## EXERCISE REQUIREMENTS
Extract the opening line of the entries and every line after it, stopping at and including the line that contains "pc <= 32'h00000000;". Do not include pictures.

## MATERIAL TO PROCESS
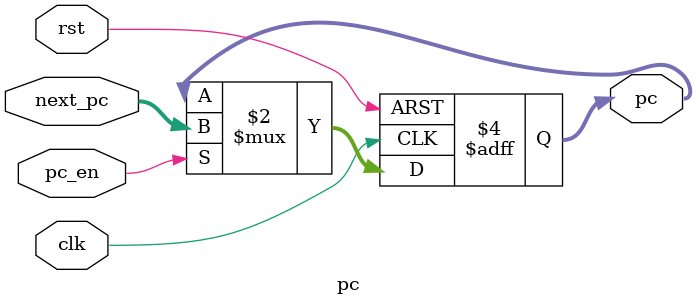
<source format=v>
module pc(
    input clk,
    input rst,
    input [31:0] next_pc,
    input pc_en,
    output reg [31:0] pc
);

    always @(posedge clk or posedge rst) begin
        if (rst) begin
            pc <= 32'h00000000;
        end else if (pc_en) begin
            pc <= next_pc;
        end
    end

endmodule



</source>
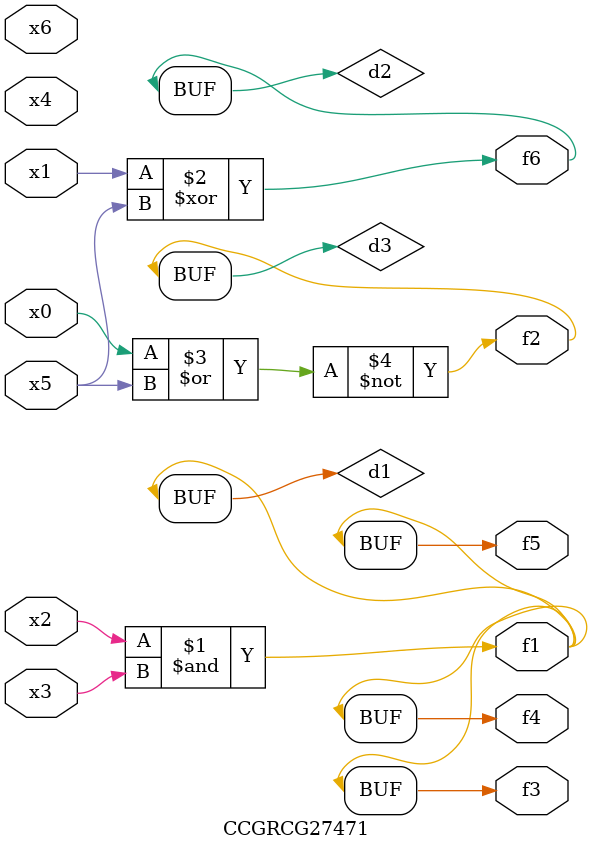
<source format=v>
module CCGRCG27471(
	input x0, x1, x2, x3, x4, x5, x6,
	output f1, f2, f3, f4, f5, f6
);

	wire d1, d2, d3;

	and (d1, x2, x3);
	xor (d2, x1, x5);
	nor (d3, x0, x5);
	assign f1 = d1;
	assign f2 = d3;
	assign f3 = d1;
	assign f4 = d1;
	assign f5 = d1;
	assign f6 = d2;
endmodule

</source>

## RESPONSE AREA
<source format=v>
module pc(
    input clk,
    input rst,
    input [31:0] next_pc,
    input pc_en,
    output reg [31:0] pc
);

    always @(posedge clk or posedge rst) begin
        if (rst) begin
            pc <= 32'h00000000;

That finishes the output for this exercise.